Exercise prompt: Retype each record exactly, please. Skip none.

Data provided:
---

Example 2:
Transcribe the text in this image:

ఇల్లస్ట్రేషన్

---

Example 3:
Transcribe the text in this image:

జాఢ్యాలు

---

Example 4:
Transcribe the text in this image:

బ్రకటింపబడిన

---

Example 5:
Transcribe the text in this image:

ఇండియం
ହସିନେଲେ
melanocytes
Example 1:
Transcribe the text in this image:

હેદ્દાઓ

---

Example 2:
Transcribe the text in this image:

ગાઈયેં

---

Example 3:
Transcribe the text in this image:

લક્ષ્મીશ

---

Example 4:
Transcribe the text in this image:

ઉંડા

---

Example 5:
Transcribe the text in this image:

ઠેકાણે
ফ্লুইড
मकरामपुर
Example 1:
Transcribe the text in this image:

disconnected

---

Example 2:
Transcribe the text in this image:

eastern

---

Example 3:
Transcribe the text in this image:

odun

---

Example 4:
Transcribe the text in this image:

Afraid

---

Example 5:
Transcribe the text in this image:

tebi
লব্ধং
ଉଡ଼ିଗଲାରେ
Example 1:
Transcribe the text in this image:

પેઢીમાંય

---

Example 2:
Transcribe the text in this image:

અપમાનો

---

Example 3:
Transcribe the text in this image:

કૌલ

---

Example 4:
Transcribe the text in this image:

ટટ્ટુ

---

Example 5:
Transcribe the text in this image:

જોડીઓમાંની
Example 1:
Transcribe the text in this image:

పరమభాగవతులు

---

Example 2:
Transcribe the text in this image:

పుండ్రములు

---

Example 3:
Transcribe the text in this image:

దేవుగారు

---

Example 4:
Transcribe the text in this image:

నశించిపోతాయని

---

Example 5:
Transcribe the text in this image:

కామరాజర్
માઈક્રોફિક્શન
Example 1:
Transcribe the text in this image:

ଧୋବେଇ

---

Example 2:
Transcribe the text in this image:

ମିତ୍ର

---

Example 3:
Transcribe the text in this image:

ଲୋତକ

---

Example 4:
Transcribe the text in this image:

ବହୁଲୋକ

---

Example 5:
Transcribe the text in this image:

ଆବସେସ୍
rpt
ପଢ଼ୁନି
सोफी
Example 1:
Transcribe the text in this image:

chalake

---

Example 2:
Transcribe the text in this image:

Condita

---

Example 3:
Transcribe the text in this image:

Answer box:
---

Example 2:
Transcribe the text in this image:

ఇల్లస్ట్రేషన్

---

Example 3:
Transcribe the text in this image:

జాఢ్యాలు

---

Example 4:
Transcribe the text in this image:

బ్రకటింపబడిన

---

Example 5:
Transcribe the text in this image:

ఇండియం
ହସିନେଲେ
melanocytes
Example 1:
Transcribe the text in this image:

હેદ્દાઓ

---

Example 2:
Transcribe the text in this image:

ગાઈયેં

---

Example 3:
Transcribe the text in this image:

લક્ષ્મીશ

---

Example 4:
Transcribe the text in this image:

ઉંડા

---

Example 5:
Transcribe the text in this image:

ઠેકાણે
ফ্লুইড
मकरामपुर
Example 1:
Transcribe the text in this image:

disconnected

---

Example 2:
Transcribe the text in this image:

eastern

---

Example 3:
Transcribe the text in this image:

odun

---

Example 4:
Transcribe the text in this image:

Afraid

---

Example 5:
Transcribe the text in this image:

tebi
লব্ধং
ଉଡ଼ିଗଲାରେ
Example 1:
Transcribe the text in this image:

પેઢીમાંય

---

Example 2:
Transcribe the text in this image:

અપમાનો

---

Example 3:
Transcribe the text in this image:

કૌલ

---

Example 4:
Transcribe the text in this image:

ટટ્ટુ

---

Example 5:
Transcribe the text in this image:

જોડીઓમાંની
Example 1:
Transcribe the text in this image:

పరమభాగవతులు

---

Example 2:
Transcribe the text in this image:

పుండ్రములు

---

Example 3:
Transcribe the text in this image:

దేవుగారు

---

Example 4:
Transcribe the text in this image:

నశించిపోతాయని

---

Example 5:
Transcribe the text in this image:

కామరాజర్
માઈક્રોફિક્શન
Example 1:
Transcribe the text in this image:

ଧୋବେଇ

---

Example 2:
Transcribe the text in this image:

ମିତ୍ର

---

Example 3:
Transcribe the text in this image:

ଲୋତକ

---

Example 4:
Transcribe the text in this image:

ବହୁଲୋକ

---

Example 5:
Transcribe the text in this image:

ଆବସେସ୍
rpt
ପଢ଼ୁନି
सोफी
Example 1:
Transcribe the text in this image:

chalake

---

Example 2:
Transcribe the text in this image:

Condita

---

Example 3:
Transcribe the text in this image:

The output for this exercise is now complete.